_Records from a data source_

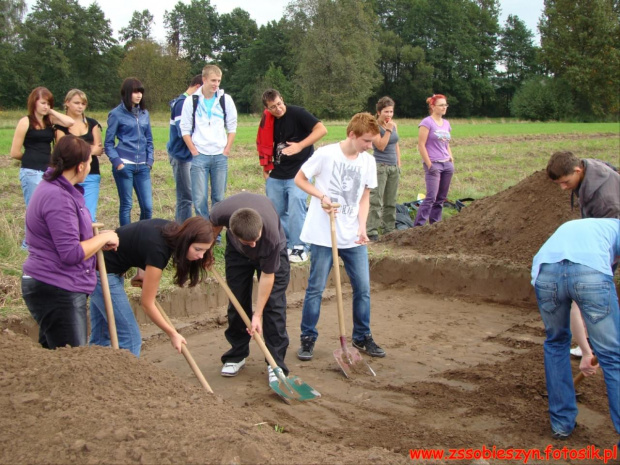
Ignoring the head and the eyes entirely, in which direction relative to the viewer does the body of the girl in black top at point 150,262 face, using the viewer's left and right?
facing to the right of the viewer

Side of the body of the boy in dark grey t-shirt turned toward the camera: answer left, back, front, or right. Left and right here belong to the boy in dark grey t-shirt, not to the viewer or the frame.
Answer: front

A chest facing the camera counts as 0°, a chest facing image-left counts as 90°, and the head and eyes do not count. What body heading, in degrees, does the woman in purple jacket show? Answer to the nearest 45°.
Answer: approximately 270°

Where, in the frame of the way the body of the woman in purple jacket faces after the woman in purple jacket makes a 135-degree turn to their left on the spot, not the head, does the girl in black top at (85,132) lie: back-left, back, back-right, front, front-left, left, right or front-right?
front-right

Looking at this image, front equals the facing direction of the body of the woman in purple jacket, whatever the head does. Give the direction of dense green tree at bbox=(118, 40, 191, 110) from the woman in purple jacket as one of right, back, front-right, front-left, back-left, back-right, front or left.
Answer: left

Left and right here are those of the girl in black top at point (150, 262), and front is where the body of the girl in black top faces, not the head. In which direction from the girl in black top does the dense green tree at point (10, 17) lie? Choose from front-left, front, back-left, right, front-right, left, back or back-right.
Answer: left

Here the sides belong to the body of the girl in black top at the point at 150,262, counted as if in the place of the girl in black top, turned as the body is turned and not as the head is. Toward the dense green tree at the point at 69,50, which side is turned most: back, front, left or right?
left

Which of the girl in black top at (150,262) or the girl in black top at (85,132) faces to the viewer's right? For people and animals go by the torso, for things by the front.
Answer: the girl in black top at (150,262)

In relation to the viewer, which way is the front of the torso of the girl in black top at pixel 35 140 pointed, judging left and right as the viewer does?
facing the viewer and to the right of the viewer

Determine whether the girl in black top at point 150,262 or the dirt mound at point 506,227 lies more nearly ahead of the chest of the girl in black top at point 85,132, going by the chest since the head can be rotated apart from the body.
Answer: the girl in black top

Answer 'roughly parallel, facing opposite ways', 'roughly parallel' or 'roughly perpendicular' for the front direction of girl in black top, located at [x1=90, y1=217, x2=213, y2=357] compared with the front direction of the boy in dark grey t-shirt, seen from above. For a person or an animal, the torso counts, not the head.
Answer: roughly perpendicular

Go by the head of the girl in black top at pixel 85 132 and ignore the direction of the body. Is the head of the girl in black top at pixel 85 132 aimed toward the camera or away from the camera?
toward the camera

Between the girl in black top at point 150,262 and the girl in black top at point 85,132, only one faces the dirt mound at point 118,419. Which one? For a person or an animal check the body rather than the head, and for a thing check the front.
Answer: the girl in black top at point 85,132

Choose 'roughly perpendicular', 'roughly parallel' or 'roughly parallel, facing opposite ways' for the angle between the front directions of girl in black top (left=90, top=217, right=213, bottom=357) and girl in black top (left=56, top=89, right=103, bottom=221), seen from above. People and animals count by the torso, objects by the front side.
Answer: roughly perpendicular

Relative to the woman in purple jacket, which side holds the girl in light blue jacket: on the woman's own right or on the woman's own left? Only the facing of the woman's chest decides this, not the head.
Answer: on the woman's own left
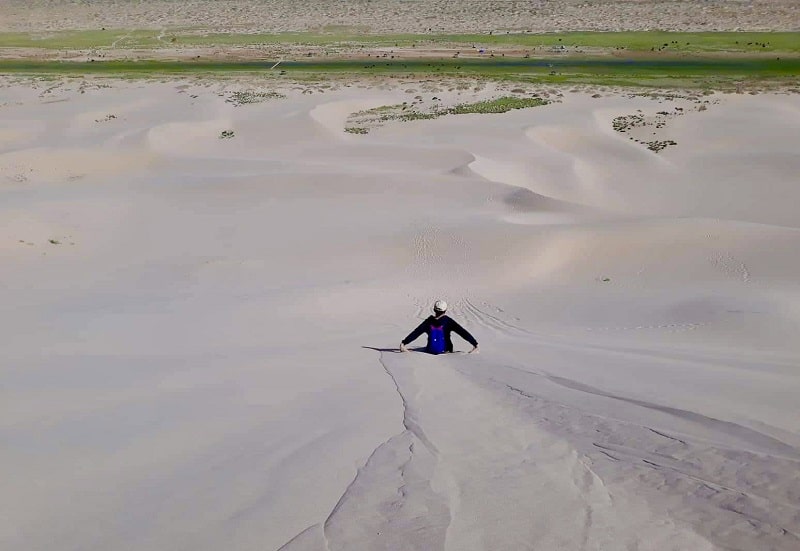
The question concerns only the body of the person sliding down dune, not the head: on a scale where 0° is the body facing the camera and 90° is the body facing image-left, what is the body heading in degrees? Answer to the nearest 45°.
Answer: approximately 180°
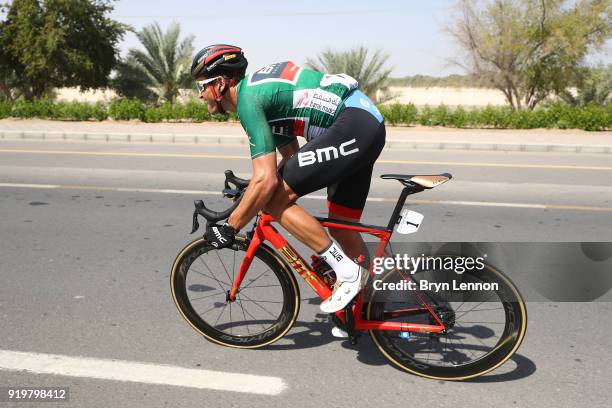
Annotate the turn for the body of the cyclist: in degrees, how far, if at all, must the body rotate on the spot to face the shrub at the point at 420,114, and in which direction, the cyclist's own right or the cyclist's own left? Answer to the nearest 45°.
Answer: approximately 90° to the cyclist's own right

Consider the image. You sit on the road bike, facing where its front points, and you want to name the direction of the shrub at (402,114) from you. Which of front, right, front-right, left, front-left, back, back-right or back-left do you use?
right

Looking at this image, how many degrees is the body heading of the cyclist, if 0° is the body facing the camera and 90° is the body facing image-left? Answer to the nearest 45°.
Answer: approximately 90°

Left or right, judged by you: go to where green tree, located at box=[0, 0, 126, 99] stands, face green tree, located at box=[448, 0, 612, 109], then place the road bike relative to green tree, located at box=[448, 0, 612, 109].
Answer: right

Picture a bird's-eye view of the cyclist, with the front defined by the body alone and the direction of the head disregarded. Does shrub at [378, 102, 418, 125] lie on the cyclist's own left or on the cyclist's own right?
on the cyclist's own right

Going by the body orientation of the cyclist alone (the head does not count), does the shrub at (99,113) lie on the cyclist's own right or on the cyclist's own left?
on the cyclist's own right

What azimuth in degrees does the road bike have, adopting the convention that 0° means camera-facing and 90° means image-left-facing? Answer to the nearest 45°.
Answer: approximately 90°

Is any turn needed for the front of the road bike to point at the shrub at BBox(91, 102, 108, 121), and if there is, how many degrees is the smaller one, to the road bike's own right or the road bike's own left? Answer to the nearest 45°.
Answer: approximately 45° to the road bike's own right

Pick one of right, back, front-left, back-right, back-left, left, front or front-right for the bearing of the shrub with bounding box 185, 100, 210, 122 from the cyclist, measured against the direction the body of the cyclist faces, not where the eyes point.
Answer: right

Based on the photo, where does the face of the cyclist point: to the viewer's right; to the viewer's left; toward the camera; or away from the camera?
to the viewer's left
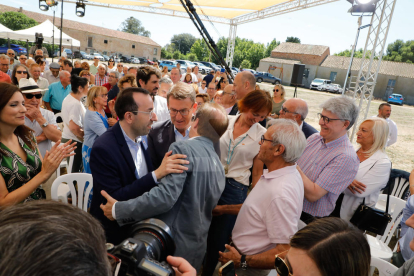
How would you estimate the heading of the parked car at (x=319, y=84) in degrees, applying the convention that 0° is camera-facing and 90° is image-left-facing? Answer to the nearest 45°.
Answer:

_EXERCISE BRIEF_
Duplicate the lines above, starting at the line that contains "Which of the" and ending at the line that contains "facing the viewer", both included.

_RESPONSE TO THE TASK_
Which of the girl in black top at (150,262) or the girl in black top at (85,132) faces to the viewer's right? For people and animals go by the torso, for things by the front.
Answer: the girl in black top at (150,262)

In relation to the viewer, which way is the front of the torso of the girl in black top at pixel 35 140 pointed, judging left and right as the viewer does?
facing the viewer and to the right of the viewer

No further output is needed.